## [SELECTION]
_____

You can also look into Global knives, which are more expensive, though. These are Japanese, lightweight steel-handled knives. (Not the type of knife for you if you like heft)


----------



## gunga (Feb 15, 2007)

It's been said here before, but I've found some great brands I use:

Henckels, Wusthof, Sabatier. Heard Global is great too.

If you can, go to the store and try them out. Each knife has a different feel. I like the rocker better in the Wusthof and went with that instead of Henckels.

I only end up needing a few knives, you sure you need 9?

Chef's, paring, utility, bread.

Depends on what you need them for, of course.


----------



## RIDE (Feb 15, 2007)

Most people don't need a full set...rather 3 or 4 knives that will serve most of your needs.

I agree with the WUSTHOFF suggestion and have always enjoyed my Globals. They will price out more than a set of Henckles (for 4 high quality blades)...but again, you won't need 9 different knives either.

Good luck!

RIDE


----------



## cy (Feb 15, 2007)

some of the best kitchen knives I've ever used are the plainest. 
old ontario hammer forged kitchen knives are da bomb! best of all found em at the flea market for under $6 ea. 

and yes I've got several german & japanese knives including hinkel. my fav big knife is an old Gerber kitchen knife.


----------



## bwaites (Feb 15, 2007)

gunga and I must be distant relatives.

I tried most of these, (I missed the Shun's, though, dangit!) before I settled on the Wusthof Tridents. I bought the best the store had 5 years ago, and I've been very happy. 

I, too, like the rocker on the Wusthof's much better than the Henckels, which is what I was planning on buying before a very knowledgeable sales lady showed me the difference. (She had both, so it didn't matter which I bought.)

You can spend more, and SOME of the Sabatier knives are well made, but not all, and being able to tell the difference is critical. I spent a lot of time researching them, and actually have couple individual knives that I like, but couldn't find a set I like as much as the Wusthofs. 

Most of those mentioned here are decent knives, and it does come down to what fits your hand and what you like!

Good luck!!!

Bill


----------



## karlthev (Feb 15, 2007)

I use Wusthof but, there are many other brands as good I feel. Your don't need nine knives though--chef's, paring, filet and maybe a serrated bread knife will accomplish 99% of your needs. Spend a few bucks on a sharpening steel for honing though and, learn to sharpen whatever you buy. You can spend a small fortune but without keeping them sharp, you might as well buy junk to throw away.


Karl


----------



## cdosrun (Feb 15, 2007)

Hi,

I'll add my own opinion for your consideration.

I have some cheaper forged knives from a local department store (Debenhams), Global, one Wusthof and one Victorinox.

The cheaper knives were not too bad at all, they don't hold an edge anywhere near as well as the decent ones, but for the money, I can't really complain. The Victorinox has a very nice, sharp blade but it isn't anywhere near balanced with that light handle.

_____

## [LISTED RECORDS]
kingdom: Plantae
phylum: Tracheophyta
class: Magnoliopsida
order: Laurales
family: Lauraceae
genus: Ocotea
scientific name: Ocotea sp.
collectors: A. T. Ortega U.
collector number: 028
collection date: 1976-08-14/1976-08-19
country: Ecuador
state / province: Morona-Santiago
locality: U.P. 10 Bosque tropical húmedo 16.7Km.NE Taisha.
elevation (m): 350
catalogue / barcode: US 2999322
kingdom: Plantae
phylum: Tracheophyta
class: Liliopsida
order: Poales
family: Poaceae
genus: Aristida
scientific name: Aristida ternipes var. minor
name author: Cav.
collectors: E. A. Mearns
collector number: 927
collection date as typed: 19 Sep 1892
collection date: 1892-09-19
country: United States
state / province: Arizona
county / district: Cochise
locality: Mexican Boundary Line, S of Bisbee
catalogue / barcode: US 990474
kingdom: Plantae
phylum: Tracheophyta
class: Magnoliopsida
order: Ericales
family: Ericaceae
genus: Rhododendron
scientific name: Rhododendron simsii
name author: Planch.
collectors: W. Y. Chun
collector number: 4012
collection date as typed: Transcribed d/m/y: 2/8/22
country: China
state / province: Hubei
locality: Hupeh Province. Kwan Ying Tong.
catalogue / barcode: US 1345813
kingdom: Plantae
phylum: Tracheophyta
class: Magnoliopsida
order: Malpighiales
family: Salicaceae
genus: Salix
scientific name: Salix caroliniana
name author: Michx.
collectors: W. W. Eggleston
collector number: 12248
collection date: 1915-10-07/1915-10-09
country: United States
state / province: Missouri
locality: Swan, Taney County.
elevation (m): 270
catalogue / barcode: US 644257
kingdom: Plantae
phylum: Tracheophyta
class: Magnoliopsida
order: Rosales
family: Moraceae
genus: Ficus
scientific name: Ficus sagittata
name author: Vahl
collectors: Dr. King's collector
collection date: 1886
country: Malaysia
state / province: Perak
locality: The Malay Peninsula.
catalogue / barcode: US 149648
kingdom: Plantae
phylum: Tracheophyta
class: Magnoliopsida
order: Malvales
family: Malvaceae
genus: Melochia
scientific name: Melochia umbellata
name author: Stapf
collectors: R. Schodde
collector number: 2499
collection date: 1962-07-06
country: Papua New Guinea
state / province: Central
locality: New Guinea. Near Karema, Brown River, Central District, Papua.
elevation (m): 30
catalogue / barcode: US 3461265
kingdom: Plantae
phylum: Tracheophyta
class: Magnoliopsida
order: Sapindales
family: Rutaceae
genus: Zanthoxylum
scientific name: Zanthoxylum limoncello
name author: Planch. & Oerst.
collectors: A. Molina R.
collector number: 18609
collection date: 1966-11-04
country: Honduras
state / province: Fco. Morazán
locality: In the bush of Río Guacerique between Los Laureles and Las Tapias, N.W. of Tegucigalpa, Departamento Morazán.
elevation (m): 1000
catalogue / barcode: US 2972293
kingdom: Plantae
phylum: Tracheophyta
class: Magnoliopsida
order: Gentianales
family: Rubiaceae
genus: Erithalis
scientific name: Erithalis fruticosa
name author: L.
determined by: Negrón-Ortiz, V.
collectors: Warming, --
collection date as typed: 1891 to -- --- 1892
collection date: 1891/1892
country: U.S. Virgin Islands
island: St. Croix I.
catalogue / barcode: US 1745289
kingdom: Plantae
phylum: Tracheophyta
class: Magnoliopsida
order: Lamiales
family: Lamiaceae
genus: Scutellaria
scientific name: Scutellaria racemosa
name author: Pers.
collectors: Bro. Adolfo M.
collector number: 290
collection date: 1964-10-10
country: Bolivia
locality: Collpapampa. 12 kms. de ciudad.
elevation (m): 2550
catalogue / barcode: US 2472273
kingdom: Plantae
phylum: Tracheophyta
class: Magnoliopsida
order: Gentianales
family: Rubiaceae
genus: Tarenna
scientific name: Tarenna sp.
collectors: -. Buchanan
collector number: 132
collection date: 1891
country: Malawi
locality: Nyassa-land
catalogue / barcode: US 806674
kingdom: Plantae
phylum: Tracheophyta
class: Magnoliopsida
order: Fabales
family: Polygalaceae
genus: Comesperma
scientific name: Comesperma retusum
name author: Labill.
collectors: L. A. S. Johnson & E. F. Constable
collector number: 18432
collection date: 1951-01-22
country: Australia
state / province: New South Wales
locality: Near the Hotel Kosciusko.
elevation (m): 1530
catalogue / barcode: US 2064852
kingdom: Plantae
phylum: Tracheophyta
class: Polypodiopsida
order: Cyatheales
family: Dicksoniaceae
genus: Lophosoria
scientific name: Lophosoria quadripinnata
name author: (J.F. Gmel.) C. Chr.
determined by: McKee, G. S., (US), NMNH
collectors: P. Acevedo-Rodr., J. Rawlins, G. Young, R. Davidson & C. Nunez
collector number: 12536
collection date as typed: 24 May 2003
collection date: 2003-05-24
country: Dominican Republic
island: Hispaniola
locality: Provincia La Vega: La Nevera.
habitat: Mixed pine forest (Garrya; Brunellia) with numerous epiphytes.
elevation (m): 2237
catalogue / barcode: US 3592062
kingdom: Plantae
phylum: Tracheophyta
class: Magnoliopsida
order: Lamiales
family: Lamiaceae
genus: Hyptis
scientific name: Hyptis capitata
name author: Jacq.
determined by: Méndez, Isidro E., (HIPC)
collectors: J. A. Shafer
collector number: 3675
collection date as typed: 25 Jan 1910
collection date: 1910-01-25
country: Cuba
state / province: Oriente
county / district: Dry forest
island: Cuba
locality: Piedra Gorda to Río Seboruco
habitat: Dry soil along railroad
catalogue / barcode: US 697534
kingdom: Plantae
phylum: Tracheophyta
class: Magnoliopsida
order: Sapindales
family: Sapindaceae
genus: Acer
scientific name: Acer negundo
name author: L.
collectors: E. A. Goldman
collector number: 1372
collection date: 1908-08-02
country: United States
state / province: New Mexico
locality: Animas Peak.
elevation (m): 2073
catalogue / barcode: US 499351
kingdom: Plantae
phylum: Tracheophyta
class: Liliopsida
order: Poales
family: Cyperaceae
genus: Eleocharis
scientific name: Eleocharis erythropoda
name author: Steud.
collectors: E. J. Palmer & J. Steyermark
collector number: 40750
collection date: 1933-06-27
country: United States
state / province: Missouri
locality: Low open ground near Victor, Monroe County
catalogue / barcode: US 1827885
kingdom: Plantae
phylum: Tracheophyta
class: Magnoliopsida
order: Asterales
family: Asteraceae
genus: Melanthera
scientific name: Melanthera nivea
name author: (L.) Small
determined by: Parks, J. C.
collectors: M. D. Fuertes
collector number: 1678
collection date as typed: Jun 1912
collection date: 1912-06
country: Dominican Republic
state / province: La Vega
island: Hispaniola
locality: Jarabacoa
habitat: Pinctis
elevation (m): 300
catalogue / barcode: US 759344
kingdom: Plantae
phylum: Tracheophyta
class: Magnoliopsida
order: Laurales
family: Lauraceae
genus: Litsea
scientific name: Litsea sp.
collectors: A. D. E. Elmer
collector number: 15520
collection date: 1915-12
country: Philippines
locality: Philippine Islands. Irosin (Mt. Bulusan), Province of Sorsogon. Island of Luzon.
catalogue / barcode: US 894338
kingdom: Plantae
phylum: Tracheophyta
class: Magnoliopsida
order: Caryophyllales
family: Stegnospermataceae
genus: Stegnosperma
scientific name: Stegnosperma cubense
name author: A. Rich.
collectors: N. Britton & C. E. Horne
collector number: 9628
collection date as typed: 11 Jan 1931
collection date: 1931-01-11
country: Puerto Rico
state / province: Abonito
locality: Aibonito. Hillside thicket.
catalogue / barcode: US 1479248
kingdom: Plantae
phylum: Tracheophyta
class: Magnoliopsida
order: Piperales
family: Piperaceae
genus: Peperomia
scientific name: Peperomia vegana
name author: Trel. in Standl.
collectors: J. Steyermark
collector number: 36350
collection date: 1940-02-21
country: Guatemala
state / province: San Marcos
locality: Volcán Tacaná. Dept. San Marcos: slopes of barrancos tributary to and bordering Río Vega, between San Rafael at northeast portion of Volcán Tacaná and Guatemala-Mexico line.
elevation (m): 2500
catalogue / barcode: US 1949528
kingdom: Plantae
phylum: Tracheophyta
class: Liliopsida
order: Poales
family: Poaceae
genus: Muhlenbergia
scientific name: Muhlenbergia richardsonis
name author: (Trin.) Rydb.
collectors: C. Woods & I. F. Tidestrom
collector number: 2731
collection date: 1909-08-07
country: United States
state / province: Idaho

_____

## [SHORT PROBLEM]
Rewrite the stretch of the kitchen knife thread from "Henckels, Wusthof, Sabatier." through "instead of Henckels.", swapping every "Henckels" for "Shun".

## [OUTPUT OF THE EXERCISE]
Shun, Wusthof, Sabatier. Heard Global is great too.

If you can, go to the store and try them out. Each knife has a different feel. I like the rocker better in the Wusthof and went with that instead of Shun.